# Ok, I just LITERALLY yelled," who's kid is this?!?!" to my goats.



## Stacie1205 (Mar 26, 2011)

Last year I decided to start raising Nubians so I bought a few does and a buck. Had dwarfs before but wanted a bigger dairy goat. So the buckling was with the does for a bit but then put in an adjoining pen for a while but he got so much taller that he was getting out so he moved in with my other buck. Guess he snuck in a bit of fun before the move because I thought I was done with kidding. I just asked my hubby this week about 2 girls that looked like they had a little udder going on. Thought maybe they just had really strong dairy lines in them and maybe it just looked bigger. Remember, dwarfs before this. But I was sure they couldn't be bred. Hmm... guess again! Came home to a beautiful doeling and had to get in the pen to see who had kidded, lol. Had to quickly separate her from the herd and put her in a small pen with the kid because she wasn't wanting to stay with it. but I fed momma and baby got to nurse with some assistance from me. An hour or so later I saw baby nurse on her own and momma cleaning her so hopefully she understands what to do now. Wow, busy Saturday. Now... I guess I need to watch the other girl to see if she is going to kid.
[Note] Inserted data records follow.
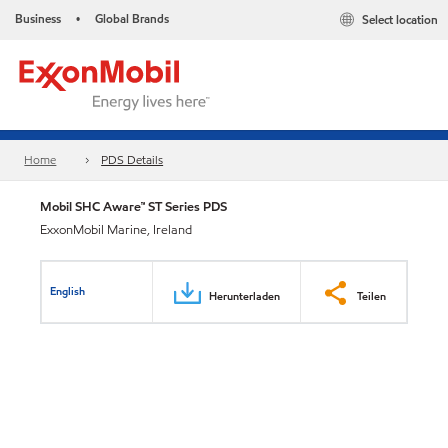
Business
Global Brands
Select location
•
Home
PDS Details
Mobil SHC Aware™ ST Series PDS
ExxonMobil Marine, Ireland
English
Herunterladen
Teilen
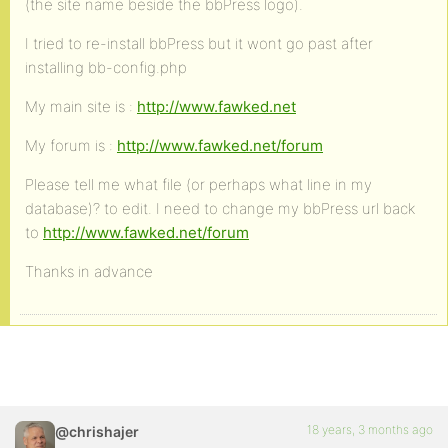
(the site name beside the bbPress logo).
I tried to re-install bbPress but it wont go past after
installing bb-config.php
My main site is :
http://www.fawked.net
My forum is :
http://www.fawked.net/forum
Please tell me what file (or perhaps what line in my
database)? to edit. I need to change my bbPress url back
to
http://www.fawked.net/forum
Thanks in advance
18 years, 3 months ago
@chrishajer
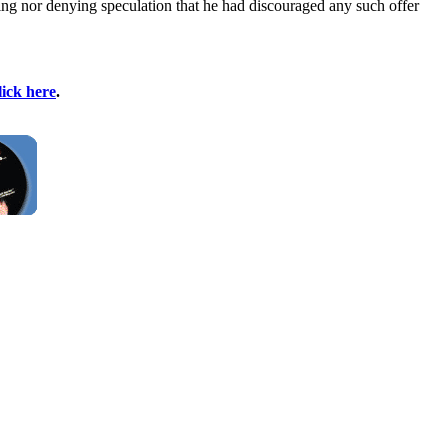
ming nor denying speculation that he had discouraged any such offer
lick here
.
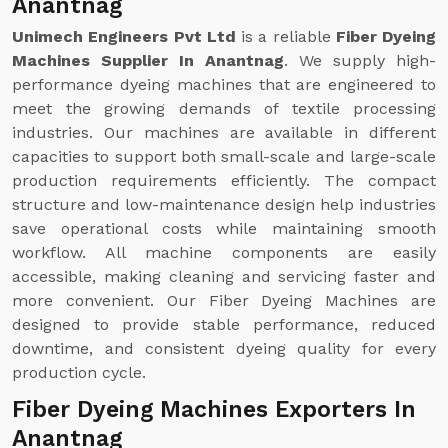
Anantnag
Unimech Engineers Pvt Ltd
is a reliable
Fiber Dyeing
Machines Supplier In Anantnag
. We supply high-
performance dyeing machines that are engineered to
meet the growing demands of textile processing
industries. Our machines are available in different
capacities to support both small-scale and large-scale
production requirements efficiently. The compact
structure and low-maintenance design help industries
save operational costs while maintaining smooth
workflow. All machine components are easily
accessible, making cleaning and servicing faster and
more convenient. Our Fiber Dyeing Machines are
designed to provide stable performance, reduced
downtime, and consistent dyeing quality for every
production cycle.
Fiber Dyeing Machines Exporters In
Anantnag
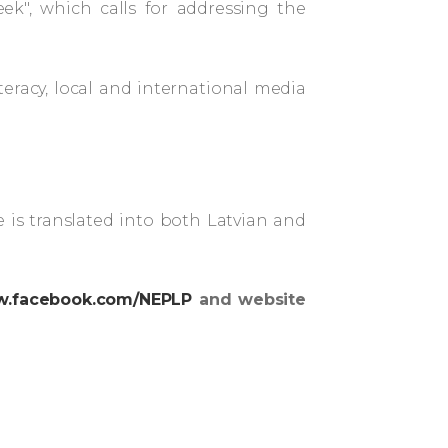
ek", which calls for addressing the
eracy, local and international media
 is translated into both Latvian and
.facebook.com/NEPLP
and website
Wish I knew when I moved that buck


----------



## Stacie1205 (Mar 26, 2011)

Her momma is named Princess Padme so I think this girl will be Padme's Surprise, lol


----------



## lottsagoats (Dec 10, 2012)

I ask that question a lot. I usually have more than 1 doe kid at the same time and I don't separate them from the herd to kid.
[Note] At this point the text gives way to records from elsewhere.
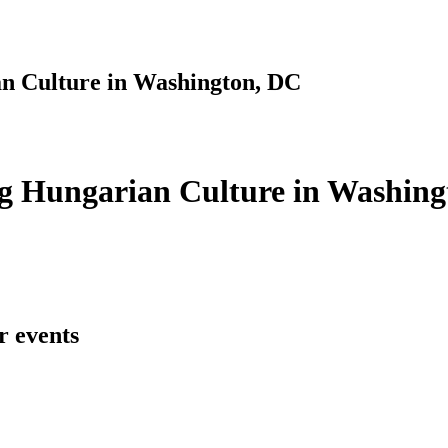
n Culture in Washington, DC
g Hungarian Culture in Washing
r events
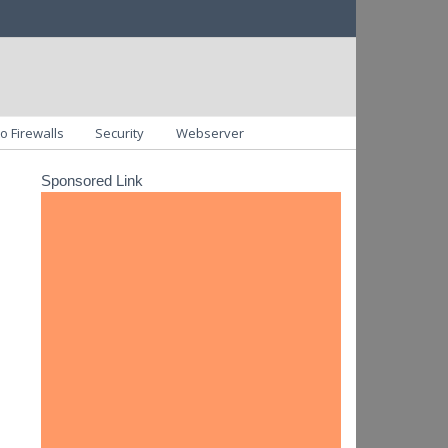
o Firewalls
Security
Webserver
Sponsored Link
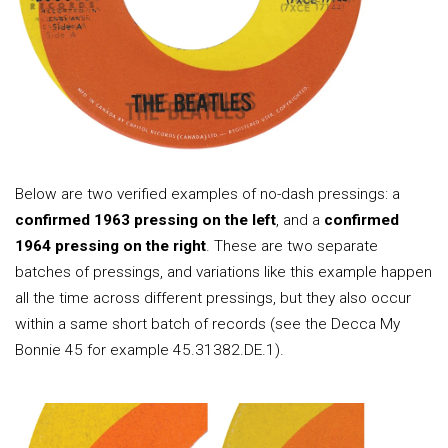
Below are two verified examples of no-dash pressings: a
confirmed 1963 pressing on the left
, and a
confirmed
1964 pressing on the right
. These are two separate
batches of pressings, and variations like this example happen
all the time across different pressings, but they also occur
within a same short batch of records (see the Decca My
Bonnie 45 for example 45.31382.DE.1).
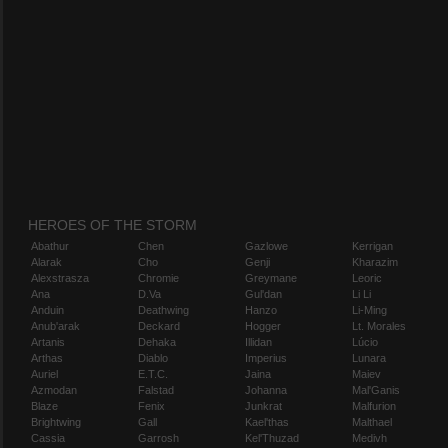
HEROES OF THE STORM
Abathur
Chen
Gazlowe
Kerrigan
Alarak
Cho
Genji
Kharazim
Alexstrasza
Chromie
Greymane
Leoric
Ana
D.Va
Gul'dan
Li Li
Anduin
Deathwing
Hanzo
Li-Ming
Anub'arak
Deckard
Hogger
Lt. Morales
Artanis
Dehaka
Illidan
Lúcio
Arthas
Diablo
Imperius
Lunara
Auriel
E.T.C.
Jaina
Maiev
Azmodan
Falstad
Johanna
Mal'Ganis
Blaze
Fenix
Junkrat
Malfurion
Brightwing
Gall
Kael'thas
Malthael
Cassia
Garrosh
Kel'Thuzad
Medivh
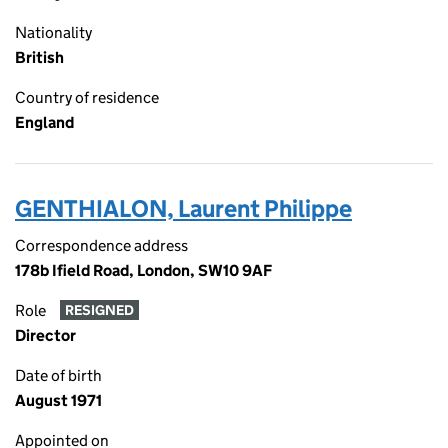
Nationality
British
Country of residence
England
GENTHIALON, Laurent Philippe
Correspondence address
178b Ifield Road, London, SW10 9AF
Role
RESIGNED
Director
Date of birth
August 1971
Appointed on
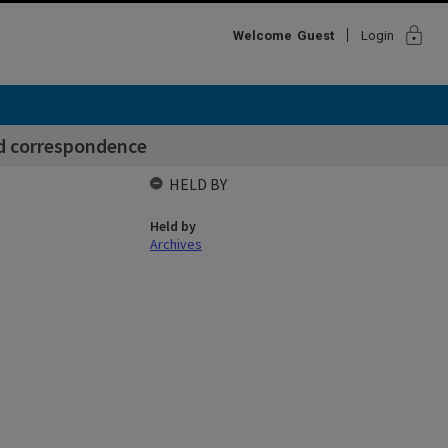
lock
Welcome
Guest
Login
nd correspondence
HELD BY
Held by
Archives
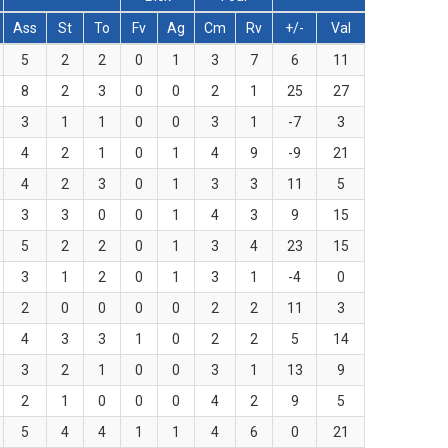
Ass
St
To
Fv
Ag
Cm
Rv
+/-
Val
5
2
2
0
1
3
7
6
11
8
2
3
0
0
2
1
25
27
3
1
1
0
0
3
1
-7
3
4
2
1
0
1
4
9
-9
21
4
2
3
0
1
3
3
11
5
3
3
0
0
1
4
3
9
15
5
2
2
0
1
3
4
23
15
3
1
2
0
1
3
1
-4
0
2
0
0
0
0
2
2
11
3
4
3
3
1
0
2
2
5
14
3
2
1
0
0
3
1
13
9
2
1
0
0
0
4
2
9
5
5
4
4
1
1
4
6
0
21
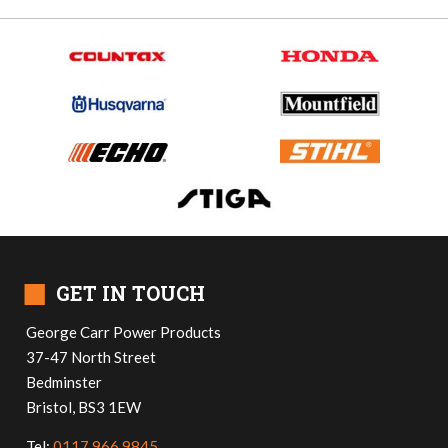
■
GET IN TOUCH
George Carr Power Products
37-47 North Street
Bedminster
Bristol, BS3 1EW
Tel:
0117 966 9845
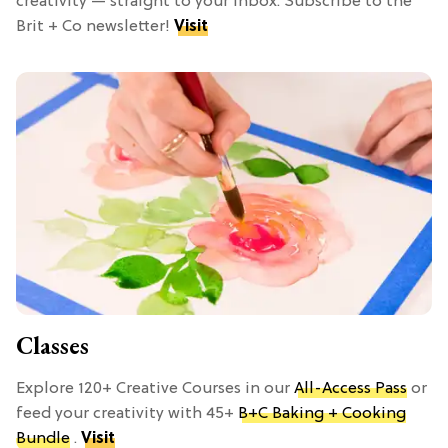
creativity — straight to your inbox. Subscribe to the
Brit + Co newsletter!
Visit
Classes
Explore 120+ Creative Courses in our
All-Access Pass
or
feed your creativity with 45+
B+C Baking + Cooking
Bundle
.
Visit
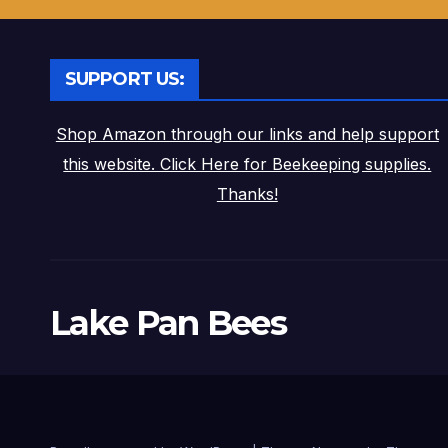
SUPPORT US:
Shop Amazon through our links and help support
this website. Click Here for Beekeeping supplies.
Thanks!
Lake Pan Bees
They generally look at me and laugh.


----------



## Used2bmimi (Oct 3, 2012)

Lol! That is not so much a problem unless you think they answer you!


----------



## caprine crazy (Jun 12, 2012)

Those bucks sure can be sneaky.  Congrats on the girl! Cute name you picked out for her too!


----------



## ThreeHavens (Oct 20, 2011)

Used2bmimi said:


> Lol! That is not so much a problem unless you think they answer you!
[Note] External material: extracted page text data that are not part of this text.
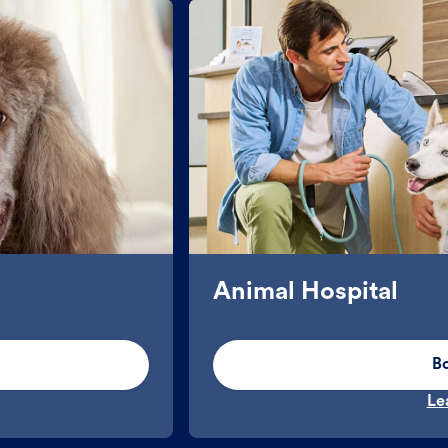
Animal Hospital
B
Le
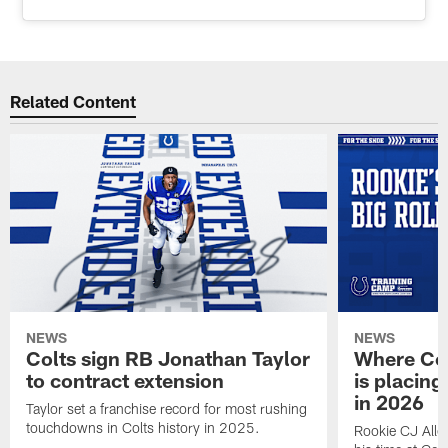
Related Content
NEWS
NEWS
Colts sign RB Jonathan Taylor
Where Co
to contract extension
is placing
in 2026
Taylor set a franchise record for most rushing
touchdowns in Colts history in 2025.
Rookie CJ Alle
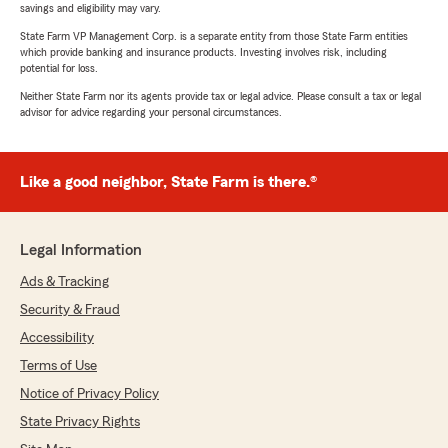
savings and eligibility may vary.
State Farm VP Management Corp. is a separate entity from those State Farm entities
which provide banking and insurance products. Investing involves risk, including
potential for loss.
Neither State Farm nor its agents provide tax or legal advice. Please consult a tax or legal
advisor for advice regarding your personal circumstances.
Like a good neighbor, State Farm is there.®
Legal Information
Ads & Tracking
Security & Fraud
Accessibility
Terms of Use
Notice of Privacy Policy
State Privacy Rights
Been there, done that. Once, I called out "Patti?"

And I swore I heard a little "Dan-ielle!" as she ran at me.

The sad thing is I didn't think twice about it until afterwards.


----------



## keren (Oct 26, 2008)

Hahahahahahaha - I had this happen a couple weeks ago - got home to a new baby when there most definitely should NOT have been a new baby. Much confusion in the herd, the one that was mothering it was definitely NOT its mum since I mated her a month ago, she had stollen it from the actual mother who was very confused. 

I named her Jane Doe 

Congrats on your little one, and yeah I know all about sneaky bucks. I've got another one ready to kid when she shouldnt.


----------



## Stacie1205 (Mar 26, 2011)

The second victim kidded last night to a beautiful little doe, black with brown kinda like a doberman, lol. Her name is My little secret(calling her Mya). I THINK we are done kidding here now. Definitely a doe year here. We had 4 singles, 3 twins and only 2 bucks from all those babies.


----------



## still (Mar 16, 2013)

Stacie1205 said:


> Her momma is named Princess Padme so I think this girl will be Padme's Surprise, lol


That's great! I love that......and I literally laughed out loud when I read the title to this thread....I could see myself doing that exact thing and expecting an answer! Lol


----------